Бродяги Дхармы
Шрифт:
— А чем ты занимался в колледже?
— Летом я постоянно был на государственной пожарной вахте — тебе это тоже надо будет попробовать следующим летом, Смит, — а зимой я много ходил на лыжах, и с довольно приличными результатами. Я там взбирался на несколько достаточно высоких гор, включая один долгий подъем на Рейнир, почти до самой вершины, где можно оставить свою роспись. И был год, когда я это, наконец, сделал сам. Там ведь только несколько имен написано, и еще я облазил все Каскады — и в сезон, и в межсезонье, я работал там на лесоповале. Смит, я должен рассказать тебе про всю нашу романтику лесоповала на Северо-Западе, поскольку ты постоянно твердишь мне о железных дорогах: ты бы видел узкоколейки наверху, и по утром, когда морозец со снежком, а в животе у тебя блинчики с повидлом и черный кофе — вообще, парень — и ты заносишь свой двойной топор над первым утренним бревном,
— Это совсем как моя мечта о Великом Северо-Западе. Индейцы-квакиутли, Северо-Западная Конная Полиция…
— А-а, ну так это в Канаде, в Британской Колумбии, я встречал кое-кого из них на просеках. — Мы толкали наш велик дальше, мимо всяческих студенческих притончивов и кафешек, заглянули к Робби — нет ли там кого-нибудь из знакомых. Там был Алва — он подрабатывал помощником официанта на полставки. Мы с Джафи в нашем тряпье выглядели в студгородке довольно диковинно, а Джафи и вообще считался эксцентриком — обычное дело в колледжах и университетах, когда там появляются настоящие люди, при том, что колледжи — сплошные рассадники безликости среднего класса, которая обычно находит свое совершенное выражение на окраинах городков, в рядах зажиточных домиков с лужайками и телевизорами в каждой гостиной, где все смотрят одно и то же и думают об одном и том же в одно и то же время, а джафи этого мира рыщут в глухомани, чтобы услышать голос, зовущий в этой глухомани, чтобы обрести исступление звезд, открыть темный таинственный секрет происхождения безликой, пресной, обожравшейся цивилизации.

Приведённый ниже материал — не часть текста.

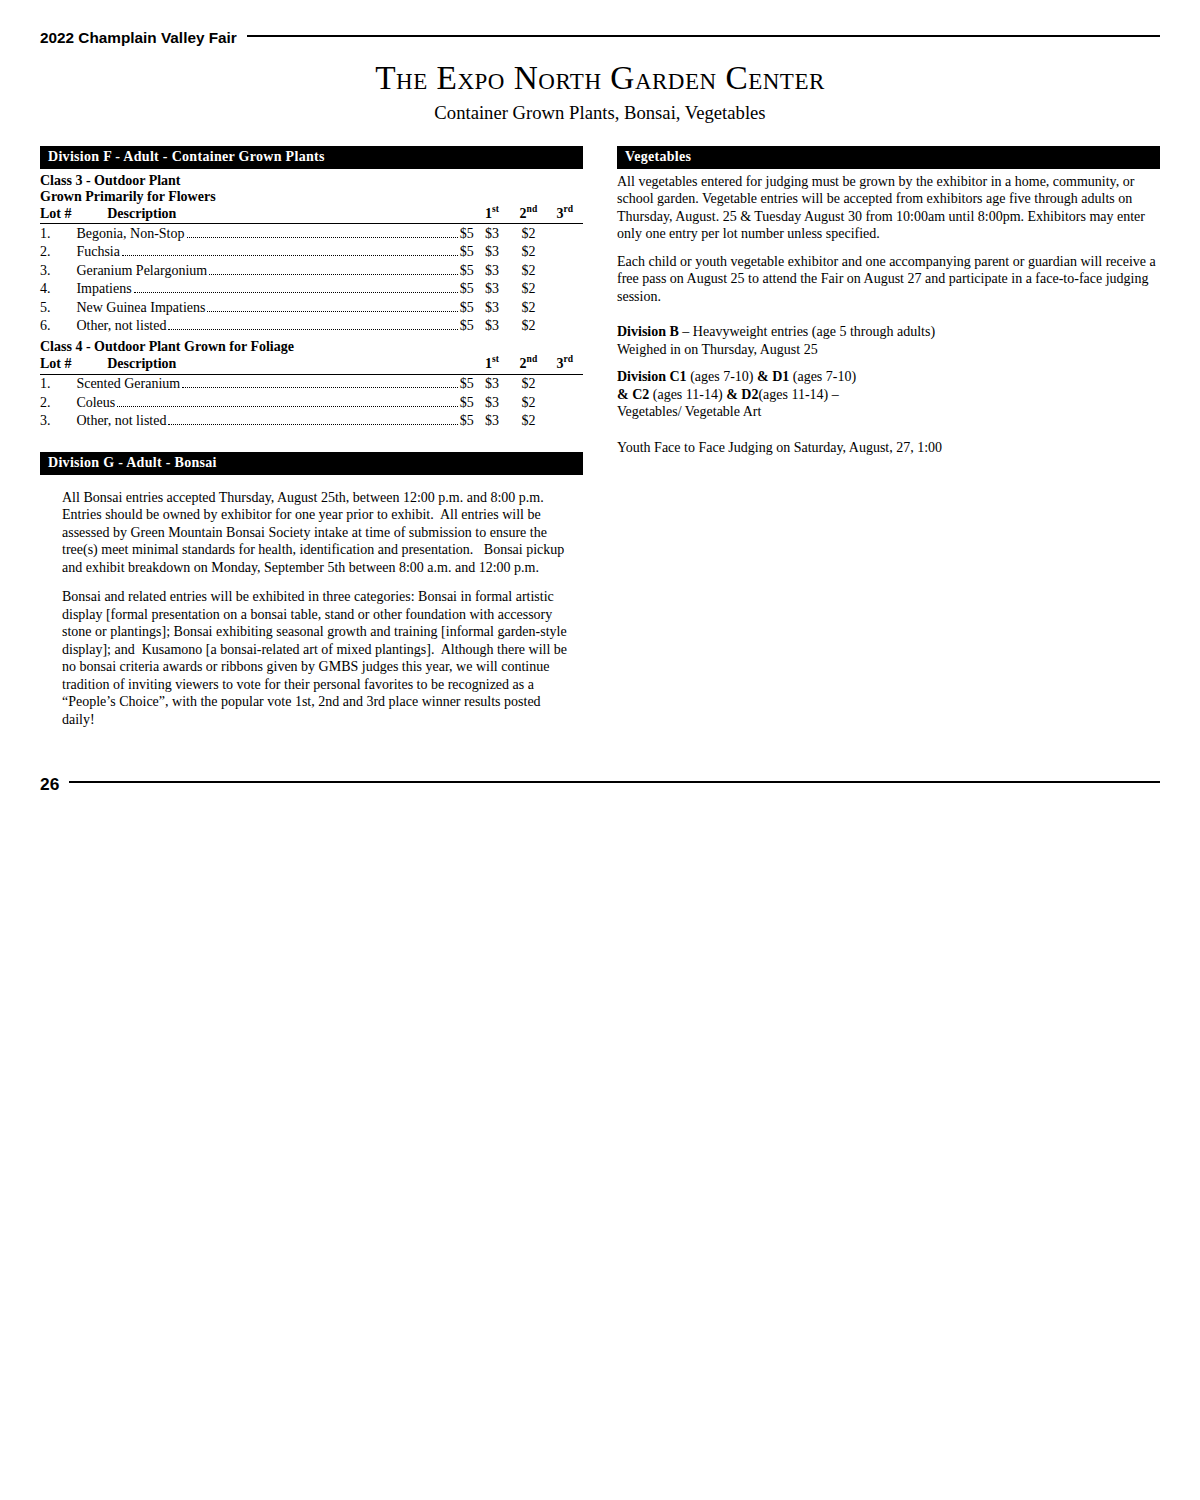2022 Champlain Valley Fair
The Expo North Garden Center
Container Grown Plants, Bonsai, Vegetables
Division F - Adult - Container Grown Plants
Class 3 - Outdoor Plant
Grown Primarily for Flowers
| Lot # | Description | 1 st | 2 nd | 3 rd |
| --- | --- | --- | --- | --- |
| 1. | Begonia, Non-Stop $5 | $3 | $2 |
| 2. | Fuchsia $5 | $3 | $2 |
| 3. | Geranium Pelargonium $5 | $3 | $2 |
| 4. | Impatiens $5 | $3 | $2 |
| 5. | New Guinea Impatiens $5 | $3 | $2 |
| 6. | Other, not listed $5 | $3 | $2 |
Class 4 - Outdoor Plant Grown for Foliage
| Lot # | Description | 1 st | 2 nd | 3 rd |
| --- | --- | --- | --- | --- |
| 1. | Scented Geranium $5 | $3 | $2 |
| 2. | Coleus $5 | $3 | $2 |
| 3. | Other, not listed $5 | $3 | $2 |
Division G - Adult - Bonsai
All Bonsai entries accepted Thursday, August 25th, between 12:00 p.m. and 8:00 p.m. Entries should be owned by exhibitor for one year prior to exhibit. All entries will be assessed by Green Mountain Bonsai Society intake at time of submission to ensure the tree(s) meet minimal standards for health, identification and presentation. Bonsai pickup and exhibit breakdown on Monday, September 5th between 8:00 a.m. and 12:00 p.m.
Bonsai and related entries will be exhibited in three categories: Bonsai in formal artistic display [formal presentation on a bonsai table, stand or other foundation with accessory stone or plantings]; Bonsai exhibiting seasonal growth and training [informal garden-style display]; and Kusamono [a bonsai-related art of mixed plantings]. Although there will be no bonsai criteria awards or ribbons given by GMBS judges this year, we will continue tradition of inviting viewers to vote for their personal favorites to be recognized as a “People’s Choice”, with the popular vote 1st, 2nd and 3rd place winner results posted daily!
Vegetables
All vegetables entered for judging must be grown by the exhibitor in a home, community, or school garden. Vegetable entries will be accepted from exhibitors age five through adults on Thursday, August. 25 & Tuesday August 30 from 10:00am until 8:00pm. Exhibitors may enter only one entry per lot number unless specified.
Each child or youth vegetable exhibitor and one accompanying parent or guardian will receive a free pass on August 25 to attend the Fair on August 27 and participate in a face-to-face judging session.
Division B – Heavyweight entries (age 5 through adults)
Weighed in on Thursday, August 25
Division C1 (ages 7-10) & D1 (ages 7-10)
& C2 (ages 11-14) & D2(ages 11-14) –
Vegetables/ Vegetable Art
Youth Face to Face Judging on Saturday, August, 27, 1:00
26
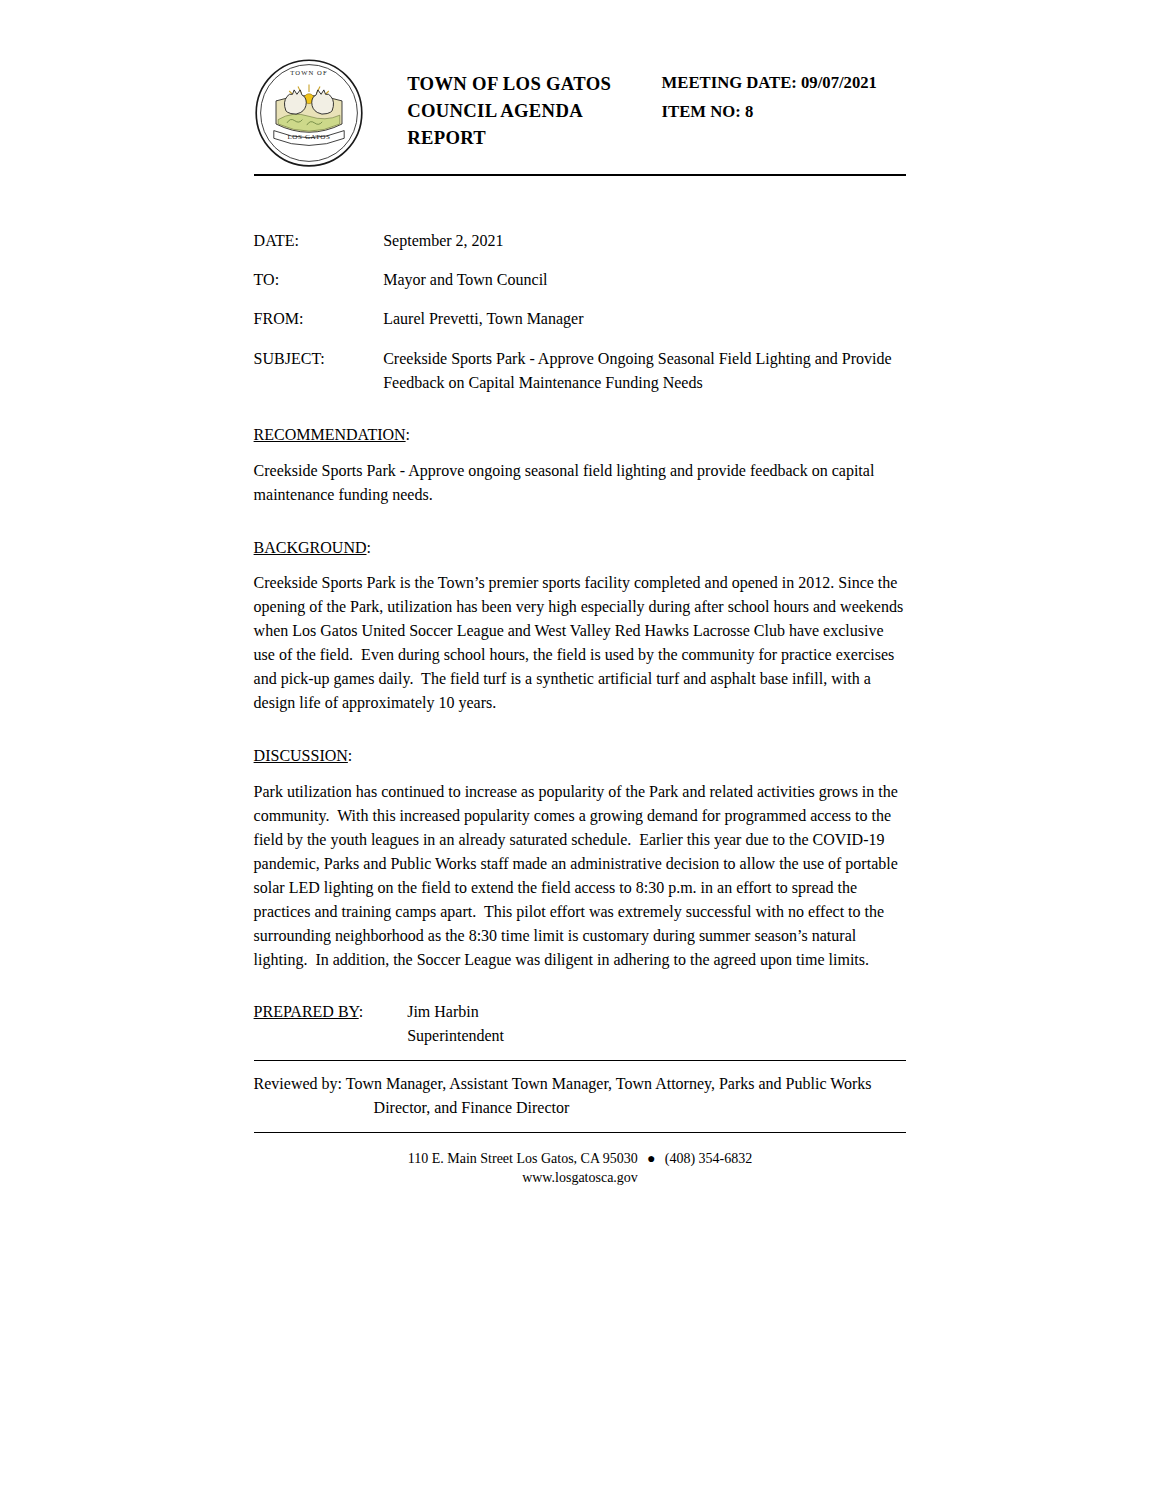LOS GATOS TOWN OF
TOWN OF LOS GATOS
COUNCIL AGENDA REPORT
Meeting Date: 09/07/2021
Item No: 8
DATE:
September 2, 2021
TO:
Mayor and Town Council
FROM:
Laurel Prevetti, Town Manager
SUBJECT:
Creekside Sports Park - Approve Ongoing Seasonal Field Lighting and Provide Feedback on Capital Maintenance Funding Needs
RECOMMENDATION:
Creekside Sports Park - Approve ongoing seasonal field lighting and provide feedback on capital maintenance funding needs.
BACKGROUND:
Creekside Sports Park is the Town’s premier sports facility completed and opened in 2012. Since the opening of the Park, utilization has been very high especially during after school hours and weekends when Los Gatos United Soccer League and West Valley Red Hawks Lacrosse Club have exclusive use of the field. Even during school hours, the field is used by the community for practice exercises and pick-up games daily. The field turf is a synthetic artificial turf and asphalt base infill, with a design life of approximately 10 years.
DISCUSSION:
Park utilization has continued to increase as popularity of the Park and related activities grows in the community. With this increased popularity comes a growing demand for programmed access to the field by the youth leagues in an already saturated schedule. Earlier this year due to the COVID-19 pandemic, Parks and Public Works staff made an administrative decision to allow the use of portable solar LED lighting on the field to extend the field access to 8:30 p.m. in an effort to spread the practices and training camps apart. This pilot effort was extremely successful with no effect to the surrounding neighborhood as the 8:30 time limit is customary during summer season’s natural lighting. In addition, the Soccer League was diligent in adhering to the agreed upon time limits.
PREPARED BY:
Jim Harbin
Superintendent
Reviewed by: Town Manager, Assistant Town Manager, Town Attorney, Parks and Public Works Director, and Finance Director
110 E. Main Street Los Gatos, CA 95030 ● (408) 354-6832
www.losgatosca.gov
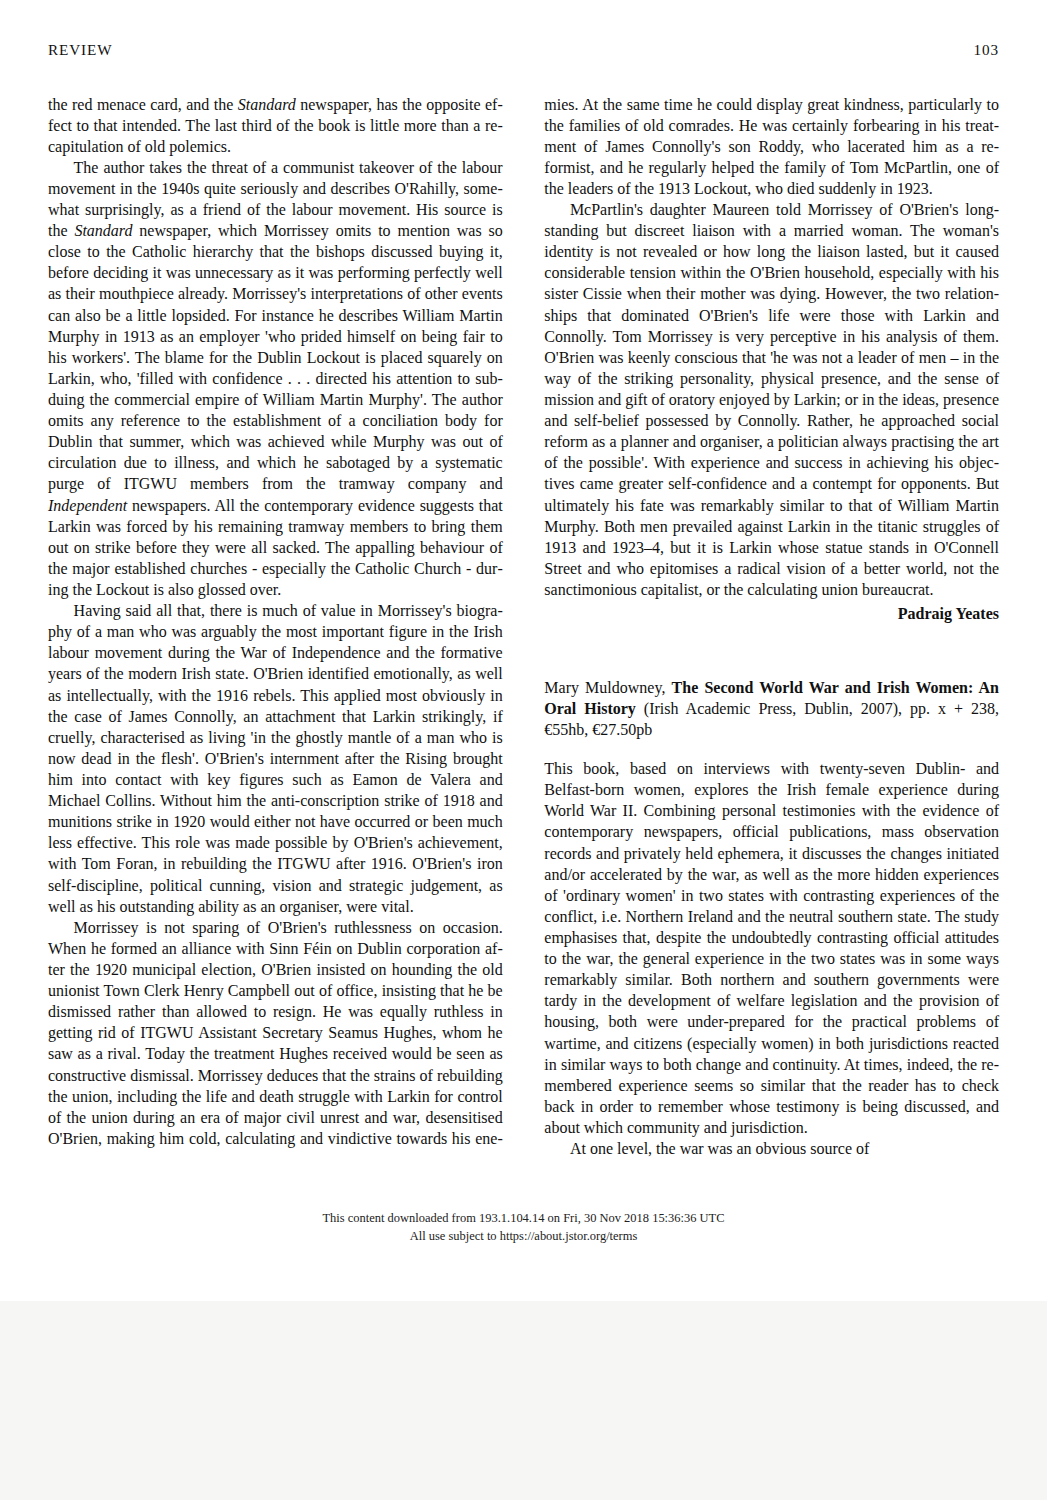REVIEW 103
the red menace card, and the Standard newspaper, has the opposite effect to that intended. The last third of the book is little more than a recapitulation of old polemics.
The author takes the threat of a communist takeover of the labour movement in the 1940s quite seriously and describes O'Rahilly, somewhat surprisingly, as a friend of the labour movement. His source is the Standard newspaper, which Morrissey omits to mention was so close to the Catholic hierarchy that the bishops discussed buying it, before deciding it was unnecessary as it was performing perfectly well as their mouthpiece already. Morrissey's interpretations of other events can also be a little lopsided. For instance he describes William Martin Murphy in 1913 as an employer 'who prided himself on being fair to his workers'. The blame for the Dublin Lockout is placed squarely on Larkin, who, 'filled with confidence . . . directed his attention to subduing the commercial empire of William Martin Murphy'. The author omits any reference to the establishment of a conciliation body for Dublin that summer, which was achieved while Murphy was out of circulation due to illness, and which he sabotaged by a systematic purge of ITGWU members from the tramway company and Independent newspapers. All the contemporary evidence suggests that Larkin was forced by his remaining tramway members to bring them out on strike before they were all sacked. The appalling behaviour of the major established churches - especially the Catholic Church - during the Lockout is also glossed over.
Having said all that, there is much of value in Morrissey's biography of a man who was arguably the most important figure in the Irish labour movement during the War of Independence and the formative years of the modern Irish state. O'Brien identified emotionally, as well as intellectually, with the 1916 rebels. This applied most obviously in the case of James Connolly, an attachment that Larkin strikingly, if cruelly, characterised as living 'in the ghostly mantle of a man who is now dead in the flesh'. O'Brien's internment after the Rising brought him into contact with key figures such as Eamon de Valera and Michael Collins. Without him the anti-conscription strike of 1918 and munitions strike in 1920 would either not have occurred or been much less effective. This role was made possible by O'Brien's achievement, with Tom Foran, in rebuilding the ITGWU after 1916. O'Brien's iron self-discipline, political cunning, vision and strategic judgement, as well as his outstanding ability as an organiser, were vital.
Morrissey is not sparing of O'Brien's ruthlessness on occasion. When he formed an alliance with Sinn Féin on Dublin corporation after the 1920 municipal election, O'Brien insisted on hounding the old unionist Town Clerk Henry Campbell out of office, insisting that he be dismissed rather than allowed to resign. He was equally ruthless in getting rid of ITGWU Assistant Secretary Seamus Hughes, whom he saw as a rival. Today the treatment Hughes received would be seen as constructive dismissal. Morrissey deduces that the strains of rebuilding the union, including the life and death struggle with Larkin for control of the union during an era of major civil unrest and war, desensitised O'Brien, making him cold, calculating and vindictive towards his enemies. At the same time he could display great kindness, particularly to the families of old comrades. He was certainly forbearing in his treatment of James Connolly's son Roddy, who lacerated him as a reformist, and he regularly helped the family of Tom McPartlin, one of the leaders of the 1913 Lockout, who died suddenly in 1923.
McPartlin's daughter Maureen told Morrissey of O'Brien's long-standing but discreet liaison with a married woman. The woman's identity is not revealed or how long the liaison lasted, but it caused considerable tension within the O'Brien household, especially with his sister Cissie when their mother was dying. However, the two relationships that dominated O'Brien's life were those with Larkin and Connolly. Tom Morrissey is very perceptive in his analysis of them. O'Brien was keenly conscious that 'he was not a leader of men – in the way of the striking personality, physical presence, and the sense of mission and gift of oratory enjoyed by Larkin; or in the ideas, presence and self-belief possessed by Connolly. Rather, he approached social reform as a planner and organiser, a politician always practising the art of the possible'. With experience and success in achieving his objectives came greater self-confidence and a contempt for opponents. But ultimately his fate was remarkably similar to that of William Martin Murphy. Both men prevailed against Larkin in the titanic struggles of 1913 and 1923–4, but it is Larkin whose statue stands in O'Connell Street and who epitomises a radical vision of a better world, not the sanctimonious capitalist, or the calculating union bureaucrat.
Padraig Yeates
Mary Muldowney, The Second World War and Irish Women: An Oral History (Irish Academic Press, Dublin, 2007), pp. x + 238, €55hb, €27.50pb
This book, based on interviews with twenty-seven Dublin- and Belfast-born women, explores the Irish female experience during World War II. Combining personal testimonies with the evidence of contemporary newspapers, official publications, mass observation records and privately held ephemera, it discusses the changes initiated and/or accelerated by the war, as well as the more hidden experiences of 'ordinary women' in two states with contrasting experiences of the conflict, i.e. Northern Ireland and the neutral southern state. The study emphasises that, despite the undoubtedly contrasting official attitudes to the war, the general experience in the two states was in some ways remarkably similar. Both northern and southern governments were tardy in the development of welfare legislation and the provision of housing, both were under-prepared for the practical problems of wartime, and citizens (especially women) in both jurisdictions reacted in similar ways to both change and continuity. At times, indeed, the remembered experience seems so similar that the reader has to check back in order to remember whose testimony is being discussed, and about which community and jurisdiction.
At one level, the war was an obvious source of
This content downloaded from 193.1.104.14 on Fri, 30 Nov 2018 15:36:36 UTC
All use subject to https://about.jstor.org/terms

— У всех этих людей, — говорил Джафи, — у всех до единого есть сортиры с белым кафелем, и они кладут в них большие грязные кучи, как медведи в горах, но все это смывается в удобную, постоянно проверяемую канализацию, и об их дерьме больше никто не думает, и никто не представляет себе, что они берут свое начало в говне, накипи и нечистотах моря. Они целями днями моют себе руки сливочным мылом, которое втайне мечтают сожрать прямо в этой своей ванной. — У него был просто миллион идей, в натуре.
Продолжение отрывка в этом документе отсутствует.